The US dollar has retreated against its major trading pairs over the past two weeks, but notably, the USD/JPY has seen one of the most interesting pullbacks. After peaking on Jul. 14, the USD/JPY has fallen more than 4% from a peak just below 139.500.
The 2-week weakening streak may continue as the sentiment from the previous FOMC meeting has been conceived as mildly negative for the USD. The Federal Reserve increased its interest rates by 75-basis-points for the second consecutive time on Wednesday, but Chair Jerome Powell stated that a slower hike pace is possible, suggesting that the hawkishness may have already passed its peak.
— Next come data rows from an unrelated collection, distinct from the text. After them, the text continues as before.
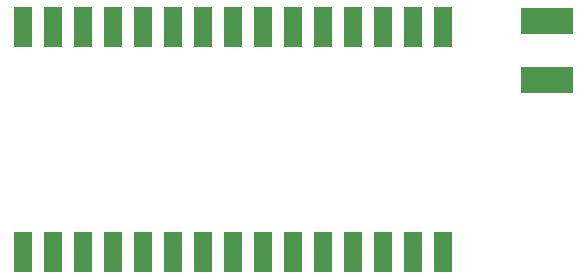
<source format=gbr>
%TF.GenerationSoftware,KiCad,Pcbnew,6.0.11-2627ca5db0~126~ubuntu22.04.1*%
%TF.CreationDate,2024-02-02T16:35:15+01:00*%
%TF.ProjectId,GrooveBox,47726f6f-7665-4426-9f78-2e6b69636164,rev?*%
%TF.SameCoordinates,Original*%
%TF.FileFunction,Paste,Bot*%
%TF.FilePolarity,Positive*%
%FSLAX46Y46*%
G04 Gerber Fmt 4.6, Leading zero omitted, Abs format (unit mm)*
G04 Created by KiCad (PCBNEW 6.0.11-2627ca5db0~126~ubuntu22.04.1) date 2024-02-02 16:35:15*
%MOMM*%
%LPD*%
G01*
G04 APERTURE LIST*
%ADD10R,4.500000X2.200000*%
%ADD11R,1.600000X3.500000*%
G04 APERTURE END LIST*
D10*
%TO.C,LS1*%
X125500000Y-90000000D03*
X125500000Y-95000000D03*
%TD*%
D11*
%TO.C,A1*%
X116700000Y-109525000D03*
X114160000Y-109525000D03*
X111620000Y-109525000D03*
X109080000Y-109525000D03*
X106540000Y-109525000D03*
X104000000Y-109525000D03*
X101460000Y-109525000D03*
X98920000Y-109525000D03*
X96380000Y-109525000D03*
X93840000Y-109525000D03*
X91300000Y-109525000D03*
X88760000Y-109525000D03*
X86220000Y-109525000D03*
X83680000Y-109525000D03*
X81140000Y-109525000D03*
X81140000Y-90475000D03*
X83680000Y-90475000D03*
X86220000Y-90475000D03*
X88760000Y-90475000D03*
X91300000Y-90475000D03*
X93840000Y-90475000D03*
X96380000Y-90475000D03*
X98920000Y-90475000D03*
X101460000Y-90475000D03*
X104000000Y-90475000D03*
X106540000Y-90475000D03*
X109080000Y-90475000D03*
X111620000Y-90475000D03*
X114160000Y-90475000D03*
X116700000Y-90475000D03*
%TD*%
M02*

</source>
This sentiment induced a sharp correction to the downside in the pair.
The perspective on this pair on the daily timeframe suggests that the USD/JPY may continue its downward trajectory as the price closed below the 50-day moving average, closing in on 133.300 after creating a low at 132.504.
Together with the Donchian Channel Fibonacci Zone, we can see that the price fails to stay inside the blue zone after hitting 138.879 high, breaking below the grey zone and creating a three-day consolidation range between 137.422 and 136.086 before falling inside the orange zone, indicating a possible downtrend.
With this indicator, the price inside the blue zone is considered an uptrend zone, the grey zone is considered a ranging zone, and the orange zone is considered a downtrend zone. These Fibonacci lines/zones can also act as either support or resistance levels and can be used by traders as entry and exit points.